§ **DOCUMENT TEXT**
- - -

Antiviral drugs target specific stages of the viral life cycle to inhibit replication and reduce the burden of viral disease. Unlike antibiotics, antivirals are typically virus-specific, and their development has been particularly successful for herpesviruses, influenza, HIV, and hepatitis C.
What Are Antiviral Drugs?
Antiviral agents act at various points in viral replication including attachment, entry, uncoating, genome replication, protein synthesis, assembly, and release. Most antivirals are virostatic, requiring host immune function to clear the infection, and resistance is a significant clinical concern.
Drug Classes and Mechanisms
Anti-herpes agents target viral DNA polymerase. Acyclovir, after phosphorylation by viral thymidine kinase, competitively inhibits and terminates viral DNA chain elongation. Valacyclovir is a prodrug with improved oral bioavailability. These agents are effective against herpes simplex virus and varicella-zoster virus.

- - -

§ **RECORDED DATA**
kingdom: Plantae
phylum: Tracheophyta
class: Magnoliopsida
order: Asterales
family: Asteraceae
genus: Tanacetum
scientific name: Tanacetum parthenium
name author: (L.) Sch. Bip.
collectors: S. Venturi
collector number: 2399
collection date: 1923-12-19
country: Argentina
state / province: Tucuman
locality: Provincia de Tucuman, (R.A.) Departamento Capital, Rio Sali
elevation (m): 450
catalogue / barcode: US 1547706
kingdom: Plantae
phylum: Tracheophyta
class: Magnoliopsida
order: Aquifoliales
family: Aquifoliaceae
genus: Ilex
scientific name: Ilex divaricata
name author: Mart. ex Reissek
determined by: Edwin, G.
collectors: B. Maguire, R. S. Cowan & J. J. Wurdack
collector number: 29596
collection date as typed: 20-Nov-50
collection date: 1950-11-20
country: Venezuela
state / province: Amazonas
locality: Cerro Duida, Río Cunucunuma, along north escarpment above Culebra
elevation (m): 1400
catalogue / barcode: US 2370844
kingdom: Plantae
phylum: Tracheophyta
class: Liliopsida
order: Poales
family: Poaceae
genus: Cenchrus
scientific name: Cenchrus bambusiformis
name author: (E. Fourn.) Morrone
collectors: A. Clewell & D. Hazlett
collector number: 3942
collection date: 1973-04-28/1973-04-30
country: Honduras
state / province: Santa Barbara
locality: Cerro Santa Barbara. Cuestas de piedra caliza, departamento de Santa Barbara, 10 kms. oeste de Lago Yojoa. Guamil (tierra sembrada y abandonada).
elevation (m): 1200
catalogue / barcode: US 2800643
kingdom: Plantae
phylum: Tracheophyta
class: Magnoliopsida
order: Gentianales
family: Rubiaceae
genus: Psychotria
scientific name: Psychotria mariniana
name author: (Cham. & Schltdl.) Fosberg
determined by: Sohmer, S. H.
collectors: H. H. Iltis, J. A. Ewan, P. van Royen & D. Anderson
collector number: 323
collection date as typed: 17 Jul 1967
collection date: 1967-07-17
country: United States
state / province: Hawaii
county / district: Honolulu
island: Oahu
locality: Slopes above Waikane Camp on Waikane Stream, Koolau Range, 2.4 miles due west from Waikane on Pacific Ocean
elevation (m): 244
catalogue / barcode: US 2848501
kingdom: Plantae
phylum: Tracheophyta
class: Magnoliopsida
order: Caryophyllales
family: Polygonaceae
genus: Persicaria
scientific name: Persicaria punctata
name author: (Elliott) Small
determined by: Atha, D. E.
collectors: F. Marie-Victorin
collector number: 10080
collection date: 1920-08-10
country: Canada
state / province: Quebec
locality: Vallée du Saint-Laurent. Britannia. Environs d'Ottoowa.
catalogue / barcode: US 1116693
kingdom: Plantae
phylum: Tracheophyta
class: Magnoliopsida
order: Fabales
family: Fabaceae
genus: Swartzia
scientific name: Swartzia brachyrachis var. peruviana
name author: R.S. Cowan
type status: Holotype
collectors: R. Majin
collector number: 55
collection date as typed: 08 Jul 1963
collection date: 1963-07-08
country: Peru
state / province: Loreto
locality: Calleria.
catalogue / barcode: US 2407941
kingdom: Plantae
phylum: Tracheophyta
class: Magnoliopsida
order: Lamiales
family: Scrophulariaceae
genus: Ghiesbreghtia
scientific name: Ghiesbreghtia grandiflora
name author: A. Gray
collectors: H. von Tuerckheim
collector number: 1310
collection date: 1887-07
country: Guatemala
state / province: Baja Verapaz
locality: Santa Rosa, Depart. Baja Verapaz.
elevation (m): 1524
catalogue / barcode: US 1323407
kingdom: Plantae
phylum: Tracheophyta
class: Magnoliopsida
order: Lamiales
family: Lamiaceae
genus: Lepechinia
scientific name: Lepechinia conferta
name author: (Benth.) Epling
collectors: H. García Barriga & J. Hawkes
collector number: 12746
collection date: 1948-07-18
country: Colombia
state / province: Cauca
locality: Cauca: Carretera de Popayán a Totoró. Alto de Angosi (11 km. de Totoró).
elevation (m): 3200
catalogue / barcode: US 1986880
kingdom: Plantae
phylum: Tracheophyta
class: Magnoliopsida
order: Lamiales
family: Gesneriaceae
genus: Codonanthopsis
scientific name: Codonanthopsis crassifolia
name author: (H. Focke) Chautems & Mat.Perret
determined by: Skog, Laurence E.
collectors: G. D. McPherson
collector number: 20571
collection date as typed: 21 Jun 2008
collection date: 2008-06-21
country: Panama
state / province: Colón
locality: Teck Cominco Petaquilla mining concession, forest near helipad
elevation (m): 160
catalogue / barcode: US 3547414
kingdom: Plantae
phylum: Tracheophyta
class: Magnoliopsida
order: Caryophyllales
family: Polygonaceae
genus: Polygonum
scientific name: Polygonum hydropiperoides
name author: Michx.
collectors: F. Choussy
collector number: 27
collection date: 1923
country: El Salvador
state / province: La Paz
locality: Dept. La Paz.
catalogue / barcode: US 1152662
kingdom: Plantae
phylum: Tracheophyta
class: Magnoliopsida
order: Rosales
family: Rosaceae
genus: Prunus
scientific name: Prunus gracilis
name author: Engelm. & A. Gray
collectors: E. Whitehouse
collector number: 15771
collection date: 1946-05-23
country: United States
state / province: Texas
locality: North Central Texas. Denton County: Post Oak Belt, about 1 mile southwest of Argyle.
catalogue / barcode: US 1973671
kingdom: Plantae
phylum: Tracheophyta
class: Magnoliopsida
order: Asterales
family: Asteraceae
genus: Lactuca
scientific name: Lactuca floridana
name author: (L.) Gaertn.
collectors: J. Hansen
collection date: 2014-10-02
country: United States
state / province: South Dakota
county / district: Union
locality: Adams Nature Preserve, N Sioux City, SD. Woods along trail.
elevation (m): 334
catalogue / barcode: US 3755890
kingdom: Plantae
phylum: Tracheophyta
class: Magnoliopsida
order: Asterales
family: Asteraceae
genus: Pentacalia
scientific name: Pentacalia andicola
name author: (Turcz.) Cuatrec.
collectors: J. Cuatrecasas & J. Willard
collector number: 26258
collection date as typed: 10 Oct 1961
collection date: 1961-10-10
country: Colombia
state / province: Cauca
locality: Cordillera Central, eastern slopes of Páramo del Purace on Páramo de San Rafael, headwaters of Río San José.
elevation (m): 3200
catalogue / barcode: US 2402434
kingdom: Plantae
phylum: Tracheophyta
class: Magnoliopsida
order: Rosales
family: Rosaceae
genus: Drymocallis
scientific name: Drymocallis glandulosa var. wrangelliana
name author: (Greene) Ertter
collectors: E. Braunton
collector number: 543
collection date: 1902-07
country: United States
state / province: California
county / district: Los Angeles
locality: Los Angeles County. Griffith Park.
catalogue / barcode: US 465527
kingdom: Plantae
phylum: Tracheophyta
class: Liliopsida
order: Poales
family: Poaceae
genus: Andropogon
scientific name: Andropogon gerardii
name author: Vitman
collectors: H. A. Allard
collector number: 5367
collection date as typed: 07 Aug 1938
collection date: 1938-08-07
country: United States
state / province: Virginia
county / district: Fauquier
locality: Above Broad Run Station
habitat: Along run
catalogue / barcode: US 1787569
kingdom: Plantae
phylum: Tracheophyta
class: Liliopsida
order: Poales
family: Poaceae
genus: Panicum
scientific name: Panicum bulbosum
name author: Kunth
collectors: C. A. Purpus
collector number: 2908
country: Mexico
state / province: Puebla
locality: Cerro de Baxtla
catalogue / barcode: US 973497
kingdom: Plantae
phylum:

- - -

§ **PROBLEMS TO SOLVE**
1. In the text on antiviral drugs, which viral enzyme do anti-herpes agents target?
2. Carry on the text about antiviral drugs from its last sentence.

§ **EXERCISE RESPONSES**
1. Viral DNA polymerase.

2.
Anti-influenza agents include neuraminidase inhibitors (oseltamivir, zanamivir) that block viral release from infected cells. They reduce symptom duration by approximately one day when started within 48 hours of symptom onset. Baloxavir marboxil inhibits the cap-dependent endonuclease of the viral polymerase.
Anti-HIV drugs are used in combination antiretroviral therapy (ART). Nucleoside reverse transcriptase inhibitors (NRTIs) such as tenofovir and emtricitabine are chain terminators. Non-nucleoside reverse transcriptase inhibitors (NNRTIs) including efavirenz and dolutegravir bind directly to reverse transcriptase. Protease inhibitors (darunavir, atazanavir) prevent viral protein cleavage. Integrase strand transfer inhibitors (dolutegravir, bictegravir) block viral DNA integration into the host genome. Entry inhibitors (maraviroc) and fusion inhibitors (enfuvirtide) block viral entry.
Anti-HCV agents are direct-acting antivirals (DAAs) targeting NS3/4A protease, NS5A protein, and NS5B polymerase. Combinations such as sofosbuvir-velpatasvir achieve cure rates exceeding 95 percent across multiple genotypes with minimal side effects.
Anti-CMV agents include ganciclovir and its prodrug valganciclovir, which inhibit viral DNA polymerase after phosphorylation by viral kinases. Foscarnet and cidofovir are alternatives for resistant infections.
Therapeutic Uses
Herpes simplex infections are treated with episodic or suppressive acyclovir. Influenza benefits from early neuraminidase inhibitor therapy in high-risk patients. HIV requires lifelong combination ART with at least two active agents from different classes. Hepatitis C is now curable with eight to twelve weeks of DAA therapy.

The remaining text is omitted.